### Written problem A
Summarize the FTSE week-ahead article in two sentences.
### Written problem B
Carry on the FTSE week-ahead article, starting right after its last sentence.

### Source extract
Home News Stock Market News

FTSE week ahead: Retail to reveal extent of gloom

Updates from the retail and employment sectors will be closely watched this week as investors attempt to gauge the impact of tougher trading conditions.

H Samuel and Ernest Jones owner Signet has suffered amid the high street spending slowdown in the UK, while the group’s significant American operation - branded Kay Jewelers and Jared the Galleria of Jewelery - has also been hit by the more marked woes in the United States.

Tough conditions in America, which accounts for 74% of all trade, overshadowed a slightly more resilient domestic performance in the fourth quarter. It reported an 8.6% slump in like-for-like US sales, which took the shine off a decline of only 1.7% in the UK. Sales across the financial year were up 2%.

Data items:
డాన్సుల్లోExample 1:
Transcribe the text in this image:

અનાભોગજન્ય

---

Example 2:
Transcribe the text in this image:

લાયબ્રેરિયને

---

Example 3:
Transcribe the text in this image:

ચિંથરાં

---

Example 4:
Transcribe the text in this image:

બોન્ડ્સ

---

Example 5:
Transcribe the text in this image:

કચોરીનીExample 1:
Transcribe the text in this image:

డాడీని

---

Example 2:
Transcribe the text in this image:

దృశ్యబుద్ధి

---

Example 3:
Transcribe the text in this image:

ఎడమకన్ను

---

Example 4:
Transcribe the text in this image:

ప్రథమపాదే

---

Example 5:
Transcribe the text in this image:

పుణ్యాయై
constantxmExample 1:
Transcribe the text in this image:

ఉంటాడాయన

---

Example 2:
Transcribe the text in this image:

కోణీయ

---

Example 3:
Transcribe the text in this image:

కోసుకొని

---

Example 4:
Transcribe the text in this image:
* * *
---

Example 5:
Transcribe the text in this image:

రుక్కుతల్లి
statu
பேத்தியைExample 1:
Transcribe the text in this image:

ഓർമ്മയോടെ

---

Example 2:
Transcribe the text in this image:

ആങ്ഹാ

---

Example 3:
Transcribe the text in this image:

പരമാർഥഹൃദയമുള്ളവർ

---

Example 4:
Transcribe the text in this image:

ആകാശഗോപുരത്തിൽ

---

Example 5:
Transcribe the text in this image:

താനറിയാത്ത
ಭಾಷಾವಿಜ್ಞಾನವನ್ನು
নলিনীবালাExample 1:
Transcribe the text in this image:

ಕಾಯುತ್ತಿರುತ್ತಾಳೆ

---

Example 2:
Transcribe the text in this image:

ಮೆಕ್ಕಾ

### Reply A
Investors will watch updates from the retail and employment sectors this week to gauge the impact of tougher trading conditions. Signet, owner of H Samuel and Ernest Jones, has been hurt by spending slowdowns in the UK and the United States, reporting an 8.6% slump in like-for-like US sales against a 1.7% decline in the UK, while sales across the financial year rose 2%.

### Reply B
The group has been hit not only by less demand from consumers, but also the soaring price of gold, which has forced it to make price hikes. It warned in November that full-year figures would miss market expectations and analysts are now expecting annual pre-tax profits of 333 million US dollars (£167m) when the group reports on Wednesday, down from £213.2 million the previous year.

The group itself has been upfront about the challenges it faces and investors have deserted the stock over the past seven months amid the gloomy outlook, with shares falling from 300p last summer to less than 60p in recent weeks. Its stock market troubles have not been helped by a note from Societe Generale this week which singled Signet out as one of the firms most at risk of a US recession.

Updates from recruitment firm Michael Page - due to issue a first quarter report tomorrow - and rival Hays on Thursday will be monitored for guidance on how turmoil in financial markets has affected business, particularly in the UK.

Both firms have seen business boom in emerging territories, far outstripping their core UK operations.

Last year saw Michael Page post a 52% rise in pre-tax profits to £147.4 million. Nearly two-thirds of profits are now generated outside the UK and the company has more than 5,000 staff in 25 countries.

One of the few dents at the end of last year was a four percentage point fall in Page’s UK growth as recruitment activity in the banking sector eased amid the market turmoil.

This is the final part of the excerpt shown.